**EXERCISE INPUTS:**
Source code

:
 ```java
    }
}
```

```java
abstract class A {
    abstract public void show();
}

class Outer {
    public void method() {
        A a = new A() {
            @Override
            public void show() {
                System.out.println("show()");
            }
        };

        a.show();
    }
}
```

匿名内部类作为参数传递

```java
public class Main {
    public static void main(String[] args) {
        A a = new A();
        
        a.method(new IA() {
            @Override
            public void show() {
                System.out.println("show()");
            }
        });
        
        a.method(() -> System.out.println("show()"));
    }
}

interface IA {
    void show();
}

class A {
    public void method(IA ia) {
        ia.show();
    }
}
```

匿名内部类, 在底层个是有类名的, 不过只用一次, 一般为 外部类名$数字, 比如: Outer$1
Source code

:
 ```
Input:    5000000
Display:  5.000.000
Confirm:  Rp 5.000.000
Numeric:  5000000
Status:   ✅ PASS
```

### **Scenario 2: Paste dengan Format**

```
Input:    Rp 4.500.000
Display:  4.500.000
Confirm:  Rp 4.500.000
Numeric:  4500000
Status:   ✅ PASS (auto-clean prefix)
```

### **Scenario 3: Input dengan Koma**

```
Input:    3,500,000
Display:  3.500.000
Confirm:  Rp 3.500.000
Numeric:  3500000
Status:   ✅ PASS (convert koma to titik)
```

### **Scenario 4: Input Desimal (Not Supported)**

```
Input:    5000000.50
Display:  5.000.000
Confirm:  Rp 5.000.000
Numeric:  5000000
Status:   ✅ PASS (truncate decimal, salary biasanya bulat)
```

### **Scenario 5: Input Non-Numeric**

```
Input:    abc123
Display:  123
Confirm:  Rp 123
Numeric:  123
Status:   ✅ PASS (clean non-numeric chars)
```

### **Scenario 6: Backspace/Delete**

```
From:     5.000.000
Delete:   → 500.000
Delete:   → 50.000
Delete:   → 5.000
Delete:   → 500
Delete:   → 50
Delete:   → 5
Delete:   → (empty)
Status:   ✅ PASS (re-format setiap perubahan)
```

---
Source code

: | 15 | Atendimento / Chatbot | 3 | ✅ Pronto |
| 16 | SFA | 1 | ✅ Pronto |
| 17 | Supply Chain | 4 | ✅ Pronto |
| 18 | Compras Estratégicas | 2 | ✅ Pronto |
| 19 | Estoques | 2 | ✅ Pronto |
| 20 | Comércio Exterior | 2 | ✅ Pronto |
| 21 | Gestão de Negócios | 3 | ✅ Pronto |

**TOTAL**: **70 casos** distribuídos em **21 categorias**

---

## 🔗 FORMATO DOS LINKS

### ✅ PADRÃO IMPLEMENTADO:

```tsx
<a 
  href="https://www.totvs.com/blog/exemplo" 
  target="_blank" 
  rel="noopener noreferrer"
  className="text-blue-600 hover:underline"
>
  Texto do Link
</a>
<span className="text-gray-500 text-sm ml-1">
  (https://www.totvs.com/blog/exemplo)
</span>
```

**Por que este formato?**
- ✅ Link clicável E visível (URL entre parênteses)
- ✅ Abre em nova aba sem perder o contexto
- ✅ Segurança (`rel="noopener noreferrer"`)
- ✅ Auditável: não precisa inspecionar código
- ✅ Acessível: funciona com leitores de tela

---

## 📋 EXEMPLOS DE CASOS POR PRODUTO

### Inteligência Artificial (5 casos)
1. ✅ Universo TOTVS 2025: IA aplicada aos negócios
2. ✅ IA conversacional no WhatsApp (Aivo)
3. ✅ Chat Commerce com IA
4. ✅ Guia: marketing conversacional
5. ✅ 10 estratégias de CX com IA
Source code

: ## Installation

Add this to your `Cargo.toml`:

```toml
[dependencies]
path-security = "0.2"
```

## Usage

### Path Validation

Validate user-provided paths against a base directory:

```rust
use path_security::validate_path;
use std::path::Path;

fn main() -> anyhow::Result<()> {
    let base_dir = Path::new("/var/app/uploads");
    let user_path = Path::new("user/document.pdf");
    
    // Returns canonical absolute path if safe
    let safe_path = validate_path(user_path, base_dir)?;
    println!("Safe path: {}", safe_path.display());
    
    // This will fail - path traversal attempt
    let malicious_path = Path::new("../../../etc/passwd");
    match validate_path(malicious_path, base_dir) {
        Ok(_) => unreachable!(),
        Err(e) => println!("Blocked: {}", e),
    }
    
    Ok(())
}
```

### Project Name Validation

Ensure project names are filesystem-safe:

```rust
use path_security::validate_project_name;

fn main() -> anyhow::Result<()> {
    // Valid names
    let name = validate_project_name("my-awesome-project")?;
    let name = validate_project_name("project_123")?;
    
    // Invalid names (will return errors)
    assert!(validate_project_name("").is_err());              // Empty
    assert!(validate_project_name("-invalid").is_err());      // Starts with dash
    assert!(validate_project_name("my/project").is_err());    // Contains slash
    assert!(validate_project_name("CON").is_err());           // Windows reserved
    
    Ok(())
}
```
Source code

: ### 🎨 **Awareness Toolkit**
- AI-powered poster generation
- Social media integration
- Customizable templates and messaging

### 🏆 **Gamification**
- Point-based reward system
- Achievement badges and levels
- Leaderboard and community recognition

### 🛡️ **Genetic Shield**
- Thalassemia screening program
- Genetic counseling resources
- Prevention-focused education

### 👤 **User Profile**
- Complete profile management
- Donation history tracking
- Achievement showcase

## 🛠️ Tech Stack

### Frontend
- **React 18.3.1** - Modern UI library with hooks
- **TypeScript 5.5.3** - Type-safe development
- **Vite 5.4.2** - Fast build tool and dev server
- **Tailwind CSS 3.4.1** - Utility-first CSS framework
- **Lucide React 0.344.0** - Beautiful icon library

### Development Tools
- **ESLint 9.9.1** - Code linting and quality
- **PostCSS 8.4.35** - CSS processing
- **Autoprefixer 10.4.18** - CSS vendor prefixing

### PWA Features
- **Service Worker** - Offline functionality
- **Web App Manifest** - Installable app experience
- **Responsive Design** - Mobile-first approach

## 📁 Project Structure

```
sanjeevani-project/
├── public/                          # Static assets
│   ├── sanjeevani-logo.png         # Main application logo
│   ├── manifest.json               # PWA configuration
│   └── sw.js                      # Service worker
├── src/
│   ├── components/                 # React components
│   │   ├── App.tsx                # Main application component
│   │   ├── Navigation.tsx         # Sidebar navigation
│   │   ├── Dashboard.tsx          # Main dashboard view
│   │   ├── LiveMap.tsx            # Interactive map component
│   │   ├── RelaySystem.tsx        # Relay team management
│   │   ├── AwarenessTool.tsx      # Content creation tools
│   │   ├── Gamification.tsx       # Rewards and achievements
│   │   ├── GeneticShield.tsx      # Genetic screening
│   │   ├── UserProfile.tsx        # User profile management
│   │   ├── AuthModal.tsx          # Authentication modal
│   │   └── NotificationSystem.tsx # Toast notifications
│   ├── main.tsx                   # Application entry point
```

**TASK TO COMPLETE:** The records are given above. Copy each line in them that holds "Delete".

**RESPONSE TO THIS TASK:**
### **Scenario 6: Backspace/Delete**
Delete:   → 500.000
Delete:   → 50.000
Delete:   → 5.000
Delete:   → 500
Delete:   → 50
Delete:   → 5
Delete:   → (empty)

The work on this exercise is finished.